▶ [YOUR ASSIGNMENT]
Transcribe the whole listing below without changing a word, but leave out every image.

[[ DATA UNDER STUDY open ]]

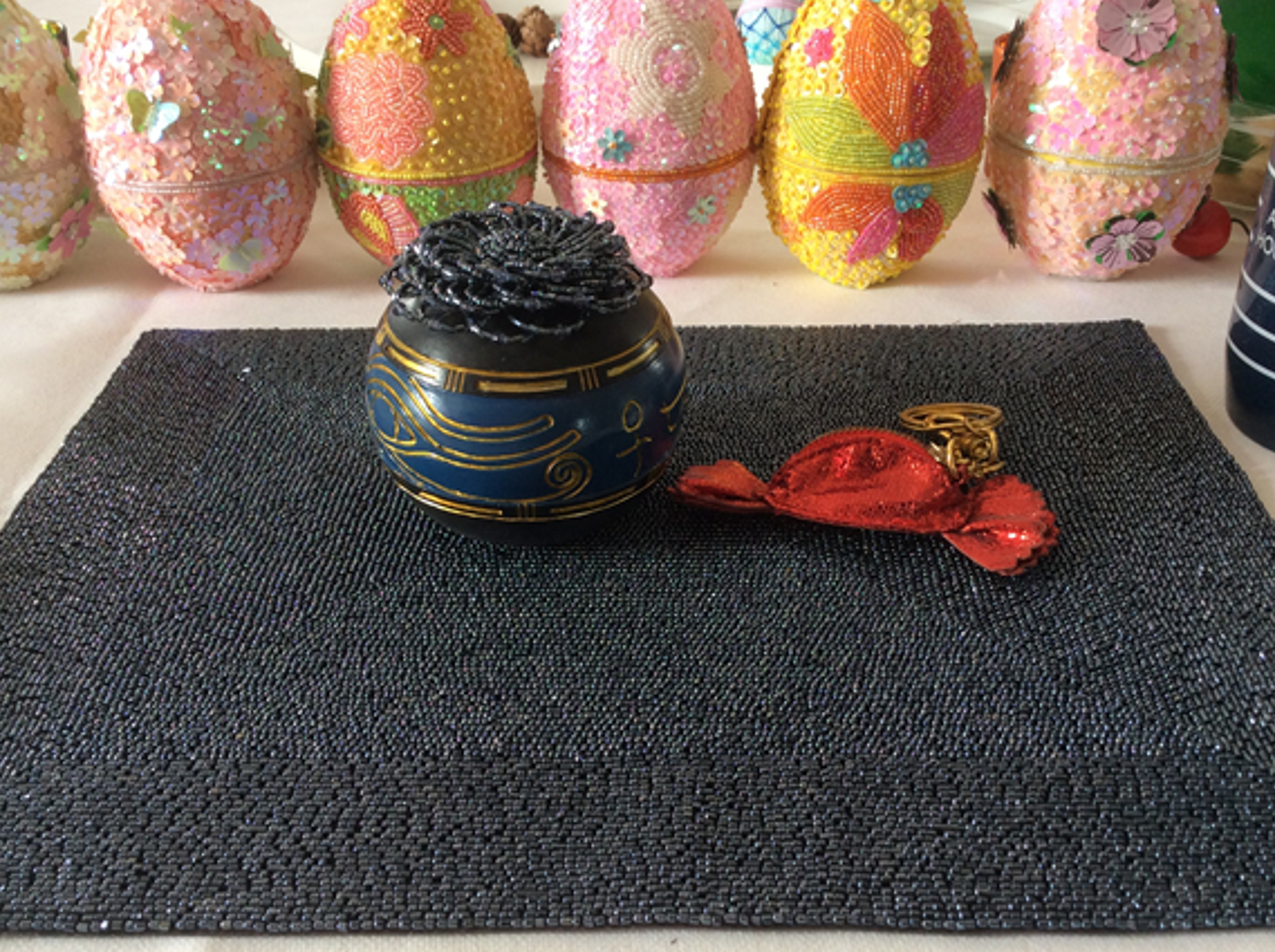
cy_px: 508
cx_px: 618
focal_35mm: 36
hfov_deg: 51.4
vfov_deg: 39.5
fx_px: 1324
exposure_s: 1/25
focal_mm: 3.3
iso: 40
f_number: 2.4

[[ DATA UNDER STUDY closed ]]

▶ [WRITTEN SOLUTION]
cy_px: 508
cx_px: 618
focal_35mm: 36
hfov_deg: 51.4
vfov_deg: 39.5
fx_px: 1324
exposure_s: 1/25
focal_mm: 3.3
iso: 40
f_number: 2.4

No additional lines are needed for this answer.